NUS-MIT Datathon

I spent the past weekend at NUS, participating in the NUS-MIT Datathon. This event was co-organised by both the National University of Singapore (NUS) and Massachusetts Institute of Technology (MIT), and brought together the combined knowledge and skills of clinicians and data scientists to analyse and extract useful information, trends and insights from the huge pool of electronic health records.

The best part of the datathon was that we were fully focused on addressing real-world problems with real-world clinical datasets. The diversity of the teams allowed us to gain different perspectives into the problems identified.

When I went in on the first day, clinical consulatants/doctors were each pitching their ideas to the participants. Eventually the interested participants formed a team with the consultant/doctor, to embark on using the data to solve the problems.

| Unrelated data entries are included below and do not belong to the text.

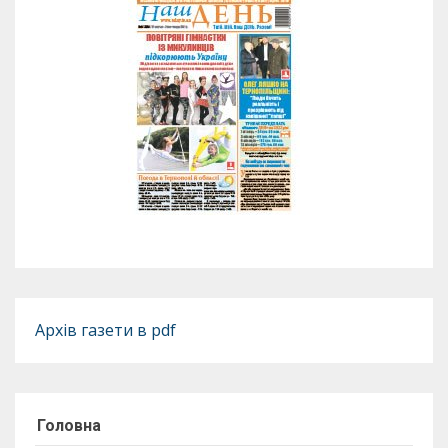
Архів газети в pdf
Головна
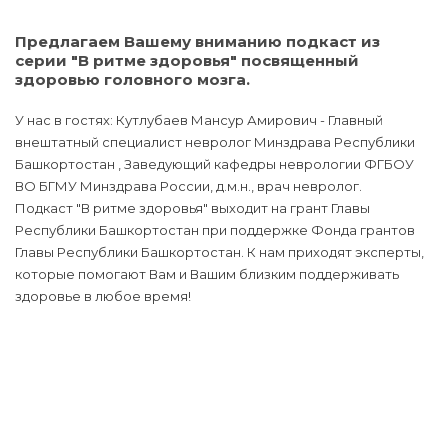
Предлагаем Вашему вниманию подкаст из
серии "В ритме здоровья" посвященный
здоровью головного мозга.
У нас в гостях: Кутлубаев Мансур Амирович - Главный
внештатный специалист невролог Минздрава Республики
Башкортостан , Заведующий кафедры неврологии ФГБОУ
ВО БГМУ Минздрава России, д.м.н., врач невролог.
Подкаст "В ритме здоровья" выходит на грант Главы
Республики Башкортостан при поддержке Фонда грантов
Главы Республики Башкортостан. К нам приходят эксперты,
которые помогают Вам и Вашим близким поддерживать
здоровье в любое время!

My team managed to clinch the 1st Runner Up position in this datathon and I certainly attribute this success to the hard work of my team, my team’s doctor for bringing out such a problem to light (see below) and the close mentorship of the data scientists/researchers from MIT.

The Problem

Our team tackled the problem on identifying the critical values in laboratory tests. I was initially shocked to know that there are no international/national standards or universal consensus on the critical limits or thresholds in the various lab tests being done. This meant that different doctors use their own perception and “gut feeling” to determine if a patients lab test results are in the danger zone. Upon looking at various publications, our team found substantial evidence on the large variations of these values across various hospitals, which signified the lack of uniformity.

The problem with this is that, if the upper thresholds are set too high, then patients might end up with untreated diseases and missed treatment time. If they are set too low, patients will be receiving unnecessary treatment/medicine which could potentially harm their current health status. Not only that, hospital resources will be wasted.


Our approach to this problem had 4 major steps. Firstly, we gathered the datasets available from MIMIC. Next, we retrieved the outcome of patients who were admitted with serious conditions, the outcome being if the patient was discharged, or unfortunately dead. Following that, we ran certain algorithms to obtain some tangible thresholds for the patients.

All work were performed in a virtual environment with R for statstical analysis, Python for data processing and PostgreSQL for the database operations.

More on MIMIC

MIMIC is an openly available dataset developed by the MIT Lab for Computational Physiology, comprising deidentified health data associated with ~40,000 critical care patients. It includes demographics, vital signs, laboratory tests, medications, and more.


We primarily used 2 methods. First, is multiple logistic regression to find what actually matters in the lab tests. Lab results can contain several tests. For example, a single lab test can have the levels of potassium, calcium, sodium etc. Out of all these results, a few will matter more than others. And that was the goal here: to find which of those tests actually matter most to the doctors.

We trained and tested the model, and finally found the threshold values with logistic regression. The model yielded an accuracy of 73.7% on the test set.

The second method is called LOESS, which is Locally weighted scatterplot smoothing. We fit smooth LOESS curves of the probability of death vs. lab values using linear regression to find the probability of death of a patient and the threshold values.


Strength of Association between Lab Tests & Probability of Mortality

In our results, we found the most important results from the lab test.

This formed the top 10 list:

  • Magnesium
  • Free Calcium
  • Phosphate
  • Total Calcium
  • Potassium
  • Total Bilirubin
  • INR
  • pH
  • Bicarbonate
  • Anion Gap

Extensions & Learning Points

Of course, as with all hackathons, the limiting factor was time. If we had more time, we could have optimised the results towards a specific population. We would have tried to increase the accuracy of the models and perform counterfactual analysis to find the thresholds.

It was really a great experience taking part in the datathon. More than winning the 1st runner up position, the datathon exposed me to the numerous problems lying in the medical world waiting to be solved. Today, we have the power of technology to aid us and with techniques like big data analysis, machine learning etc., we can indeed go a long way in making use of the huge volume of health records to optimise the future for us, and solving the existing problems in the process.